SUPPLIED MATERIAL ::

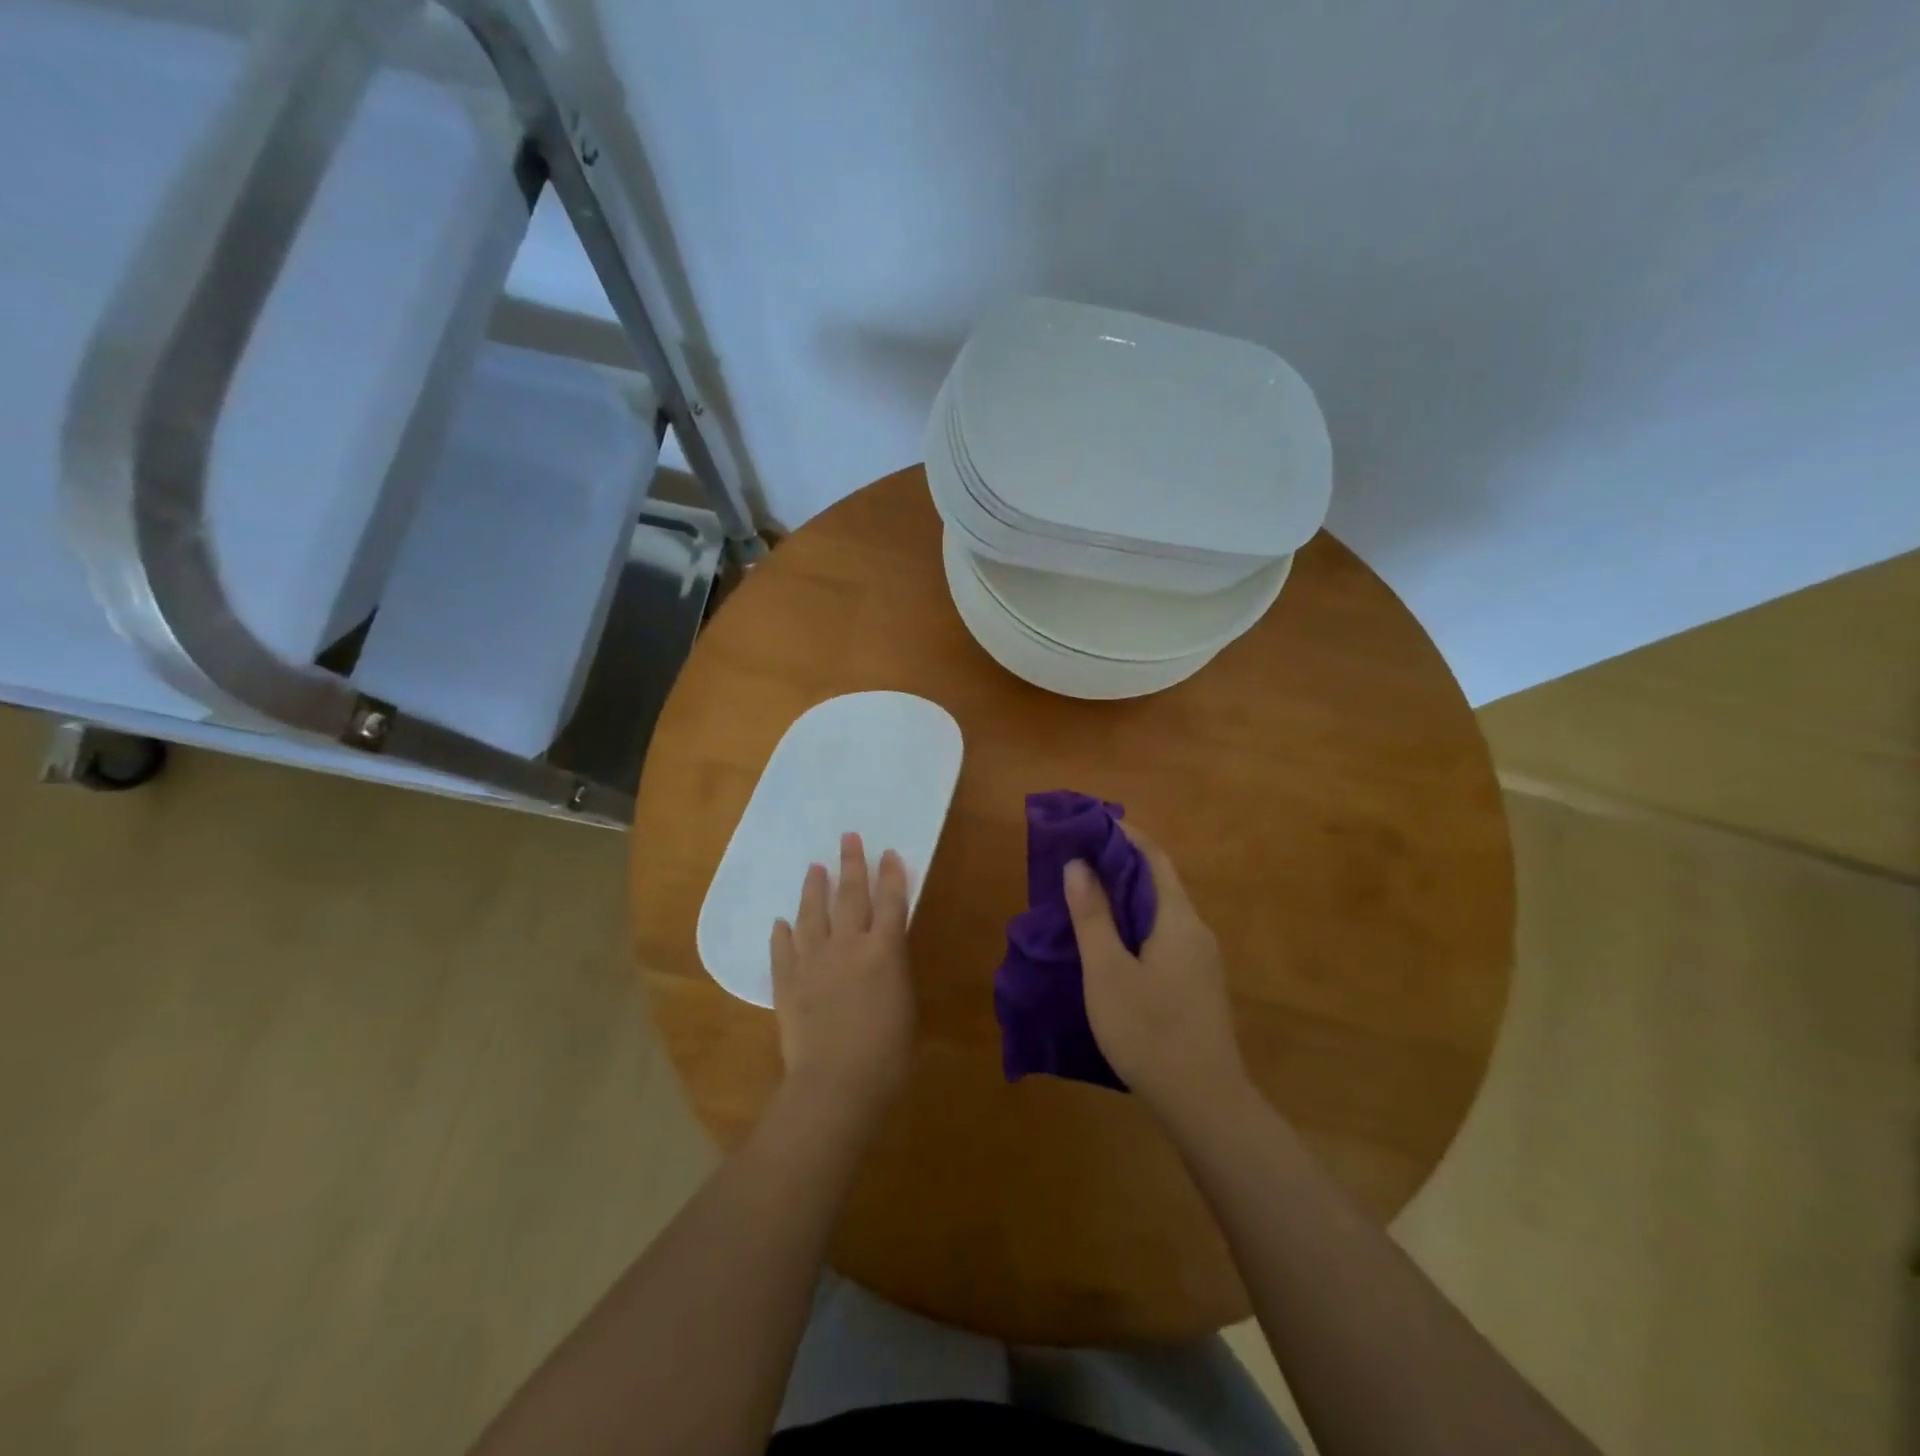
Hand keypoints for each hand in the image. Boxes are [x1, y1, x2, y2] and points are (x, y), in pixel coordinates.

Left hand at [770, 832, 914, 1112]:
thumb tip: (884, 957)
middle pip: (850, 896)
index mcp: (884, 951)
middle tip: (847, 837)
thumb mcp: (904, 1006)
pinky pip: (783, 949)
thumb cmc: (886, 1053)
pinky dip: (782, 933)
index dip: (891, 876)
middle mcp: (848, 945)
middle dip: (851, 864)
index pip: (890, 902)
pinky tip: (780, 922)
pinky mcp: (787, 981)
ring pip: (812, 914)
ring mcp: (813, 961)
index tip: (888, 853)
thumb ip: (893, 973)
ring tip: (814, 867)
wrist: (836, 1081)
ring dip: (813, 889)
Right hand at [1064, 825, 1248, 1119]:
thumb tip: (1079, 864)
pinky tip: (1110, 942)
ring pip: (1160, 912)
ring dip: (1126, 895)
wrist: (1205, 1103)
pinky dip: (1135, 923)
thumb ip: (1092, 915)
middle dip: (1120, 863)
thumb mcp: (1107, 972)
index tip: (1090, 822)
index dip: (1124, 835)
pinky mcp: (1197, 985)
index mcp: (1178, 919)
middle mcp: (1196, 931)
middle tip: (1076, 857)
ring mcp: (1200, 960)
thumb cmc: (1150, 1031)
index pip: (1153, 857)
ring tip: (1085, 894)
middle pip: (1158, 881)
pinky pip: (1163, 936)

ACTIVITY ::
Transcribe, exactly and without additions, the lines of the records above, beginning with the line that contains "index pip: (890, 902)" and ending with the line that contains "ring pip: (1160, 912)", both included.

RESULT OF THIS TASK ::
index pip: (890, 902)
pinky tip: (780, 922)
pinky mcp: (787, 981)
ring pip: (812, 914)
ring mcp: (813, 961)
index tip: (888, 853)
thumb ip: (893, 973)
ring tip: (814, 867)
wrist: (836, 1081)
ring dip: (813, 889)
Right hand at [1064, 825, 1248, 1119]:
thumb tip: (1079, 864)
pinky tip: (1110, 942)
ring pip: (1160, 912)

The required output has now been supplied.